The Rock Bottom Remainders, a contingent that has made it clear with every performance that literary giants like Amy Tan, Stephen King and Scott Turow really did make the right decision when they set aside their musical ambitions to write books, is calling it a career after two Southern California shows later this month.
"We've gotten as good as we're ever going to get," says lead guitarist and best-selling humorist Dave Barry, explaining the band's decision.
"You can't get any better," Barry continued. "Well, you actually can get a lot better. But we can't get any better. We're up to almost four chords now, and the Beatles quit at that point, I'm pretty sure."
Truth be told, the Rock Bottom Remainders were always a lot better than they gave themselves credit for. Especially for a band whose members' busy writing schedules prevented them from doing more than one or two gigs a year and who rarely had time to rehearse.

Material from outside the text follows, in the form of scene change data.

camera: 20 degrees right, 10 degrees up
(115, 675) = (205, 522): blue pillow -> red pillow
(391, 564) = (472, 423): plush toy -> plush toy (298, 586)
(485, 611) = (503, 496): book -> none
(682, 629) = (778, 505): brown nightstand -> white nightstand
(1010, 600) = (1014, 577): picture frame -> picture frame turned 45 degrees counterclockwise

They've decided to wrap things up in part because of the death last month of the group's founder, book publicist and lead singer Kathi Goldmark. It was she who persuaded each one of them to join as she drove them around on book tours over the years.

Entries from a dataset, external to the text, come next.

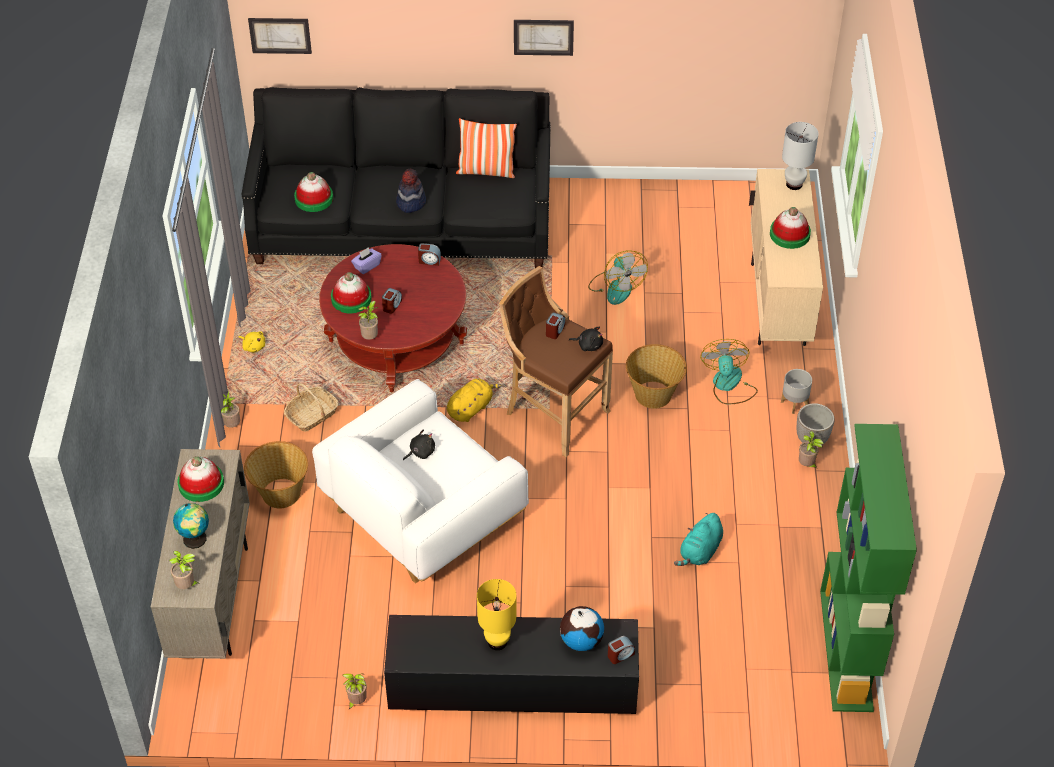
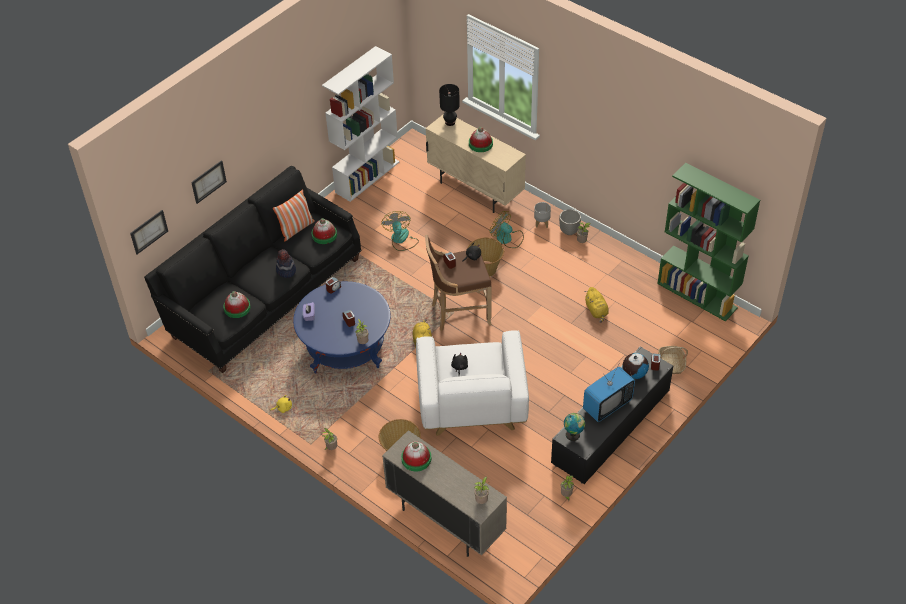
camera: 50 degrees left, 0 degrees up
(195, 540) = (454, 481): globe -> globe (573, 435)
(312, 415) = (360, 410): basket -> basket (671, 364)
(351, 298) = (326, 335): hat -> hat (324, 235)
(396, 342) = (345, 346): red coffee table -> blue coffee table
(497, 641) = (607, 405): yellow table lamp -> television
(543, 37) = (280, 133): picture -> picture (208, 181)
(616, 287) = (401, 240): fan -> fan turned 120 degrees counterclockwise
(685, 194) = (367, 177): none -> white bookcase
(700, 552) = (596, 311): turquoise plush toy -> yellow plush toy
(794, 184) = (450, 122): white table lamp -> black table lamp

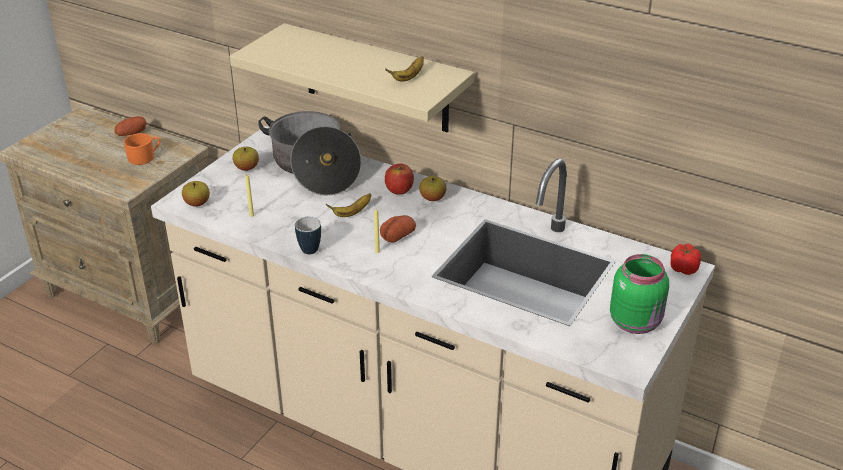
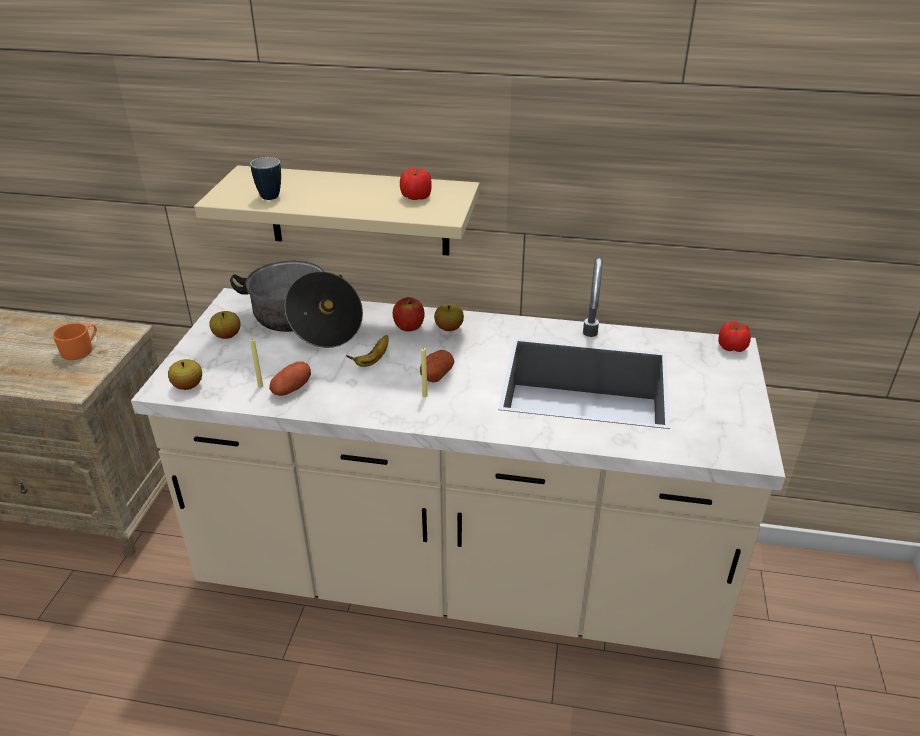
camera: 20 degrees left, 0 degrees up
(131, 134) = (53, 327): potato -> potato (291, 388)
(309, 247) = (347, 407): mug -> mug (268, 195)
(408, 77) = (415, 197): banana -> tomato
(636, 322) = (728, 409): green jar -> none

"We sort of felt this would be a good time to end it because it just isn't going to be the same without Kathi," said Barry during a rare moment of seriousness.

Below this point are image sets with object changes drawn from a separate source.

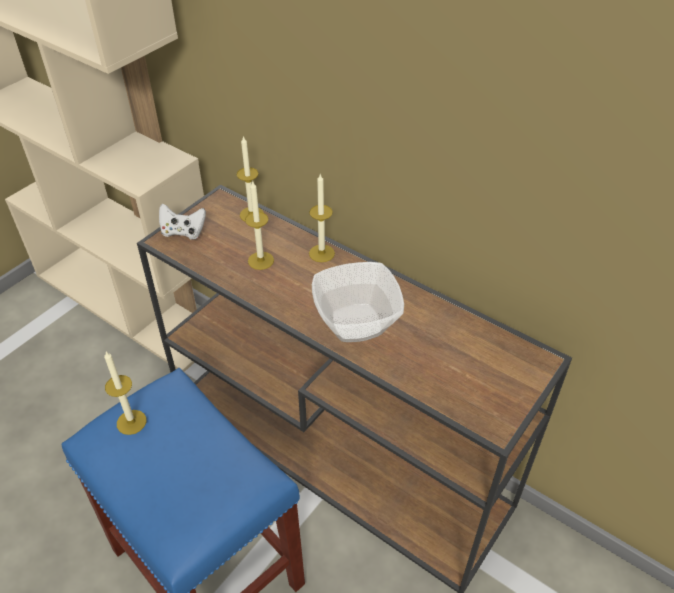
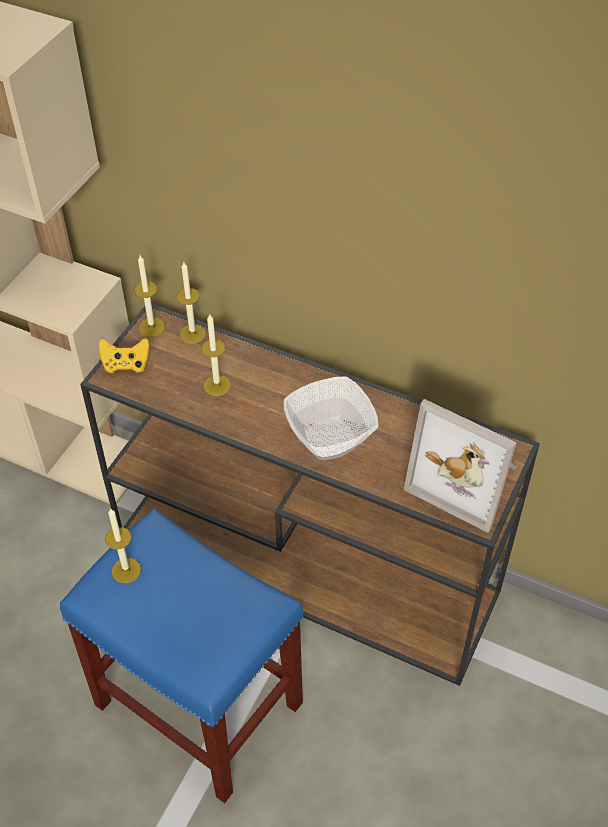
camera: 10 degrees left, 5 degrees up
(183, 232) = (126, 365): white game controller -> yellow game controller
(321, 253) = (277, 368): candle -> candle (152, 327)
(489, 382) = (467, 479): none -> picture frame

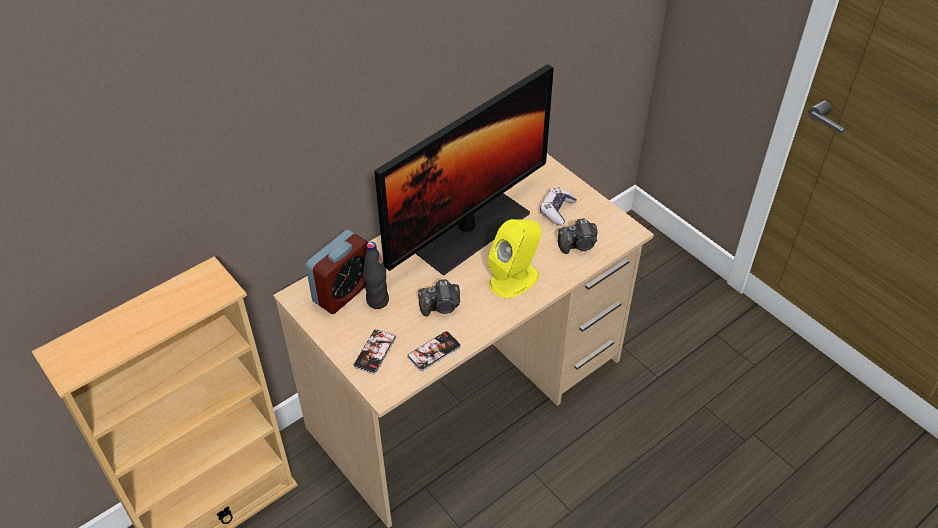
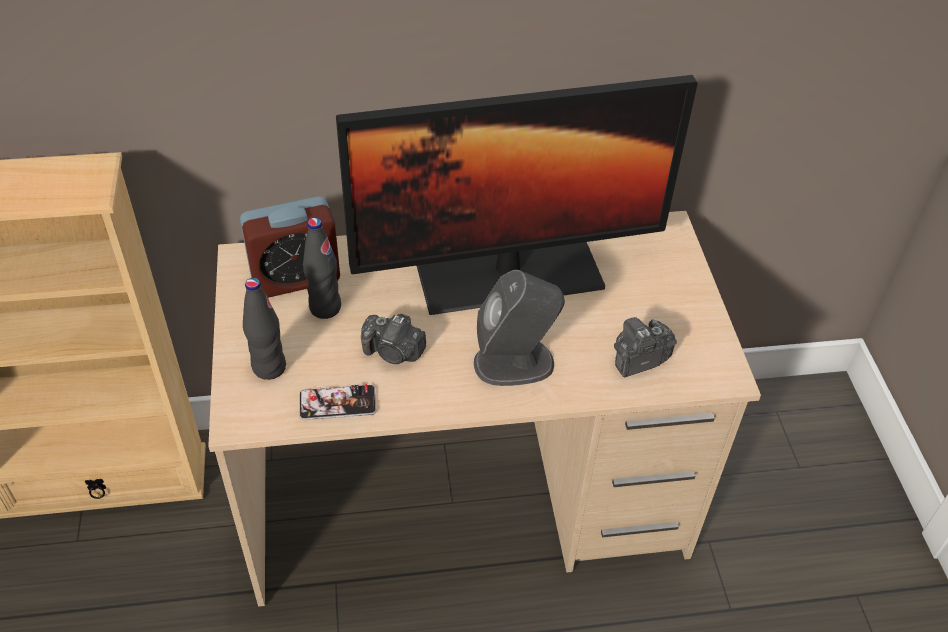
camera: 30 degrees right, 0 degrees up
(375, 352) = (269, 367): phone -> black bottle
(514, 279) = (515, 363): yellow speaker -> grey speaker
(557, 210) = (645, 301): game controller -> none
(578, 245) = (638, 359): camera -> camera turned 135 degrees clockwise

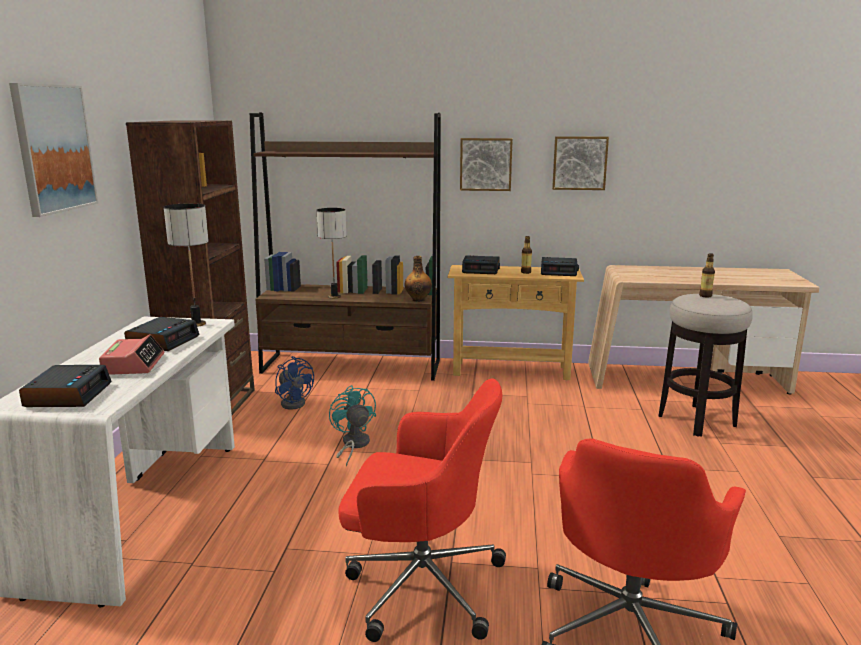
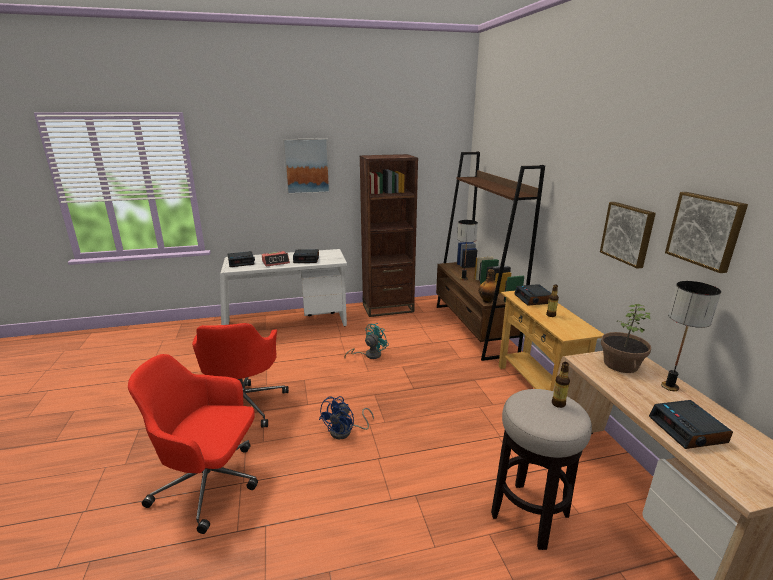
camera: 70 degrees right, 5 degrees up
(197, 324) = (334, 258): table lamp -> table lamp (670, 386)
(294, 402) = (408, 326): blue fan -> blue fan (345, 432)
(486, 164) = (568, 214): picture -> picture (705, 230)
(559, 271) = (574, 328): alarm clock -> alarm clock (688, 430)
(640, 272) = (620, 364): none -> potted plant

The group's "Past Our Bedtime Tour" (because real musicians don't get up early like writers do) will include a public performance June 22 at LA's El Rey Theatre, followed by a private show the next day for the American Library Association's Anaheim convention.
All profits will go to charity, as has been the case with every Remainders concert since the group formed for a booksellers convention 20 years ago. They have raised an estimated $2 million since then.
"We're always stressing that we're not getting any money," said Barry, adding concert-goers would likely be very unhappy to learn they'd shelled out $40 a ticket if they thought the money was going to a band no better than one they could hear for free in their neighbor's garage.
But despite their musical limitations, the Remainders, (who take their name from the industry term for books nobody wants) have managed to share stages with an impressive list of musicians over the years. Among them, Springsteen, Warren Zevon, Judy Collins, Ronnie Spector, Al Kooper and the Byrds' Roger McGuinn.
It was Springsteen, Barry recalled, who after playing with the group told them they weren't that bad, then offered this advice: "Don't get any better or you'll be just another lousy garage band."
McGuinn, who will join them for this tour, met the band's members through writer Carl Hiaasen a dozen years ago and has played with them off and on ever since.
His assessment of them is a bit kinder.
"Now Dave will tell you that they're just a lousy band, but in fact they're pretty good," McGuinn said recently by phone as he traveled between gigs in Nashville and Tucson, Ariz.
Then he couched that, adding, "They're not as bad as they claim to be."
He has high praise for several members, including keyboardist Mitch Albom ("Tuesdays With Morrie")'' bass player Ridley Pearson ("Middle of Nowhere") and guitarist Greg Iles. The latter was actually a touring musician before he wrote his first best-seller, "Spandau Phoeniz."
Another member, James McBride, is a respected composer as well as a writer.
Tan, meanwhile, studied classical piano as a child, something that in no way seems to have prepared her for the sometimes-goth-dressing, bad-girl rock vixen that "The Joy Luck Club" author portrays onstage when she belts out the old Nancy Sinatra hit "These Boots Are Made For Walkin'."
The group's specialty is '60s rock 'n roll with a few original tunes by band members thrown in.
Still, among the most entertaining segments of a Remainders performance, Barry says, is watching Roy Blount Jr. and "Simpson's" creator Matt Groening clap out of time during an entire show while pretending to sing along with other band members. Neither, he said, will get close enough to a microphone to let the audience hear them.
"We're fun. We're not good but we're fun," Barry says, laughing. "And they do serve alcohol (at the show). This is key. For us as well as the audience."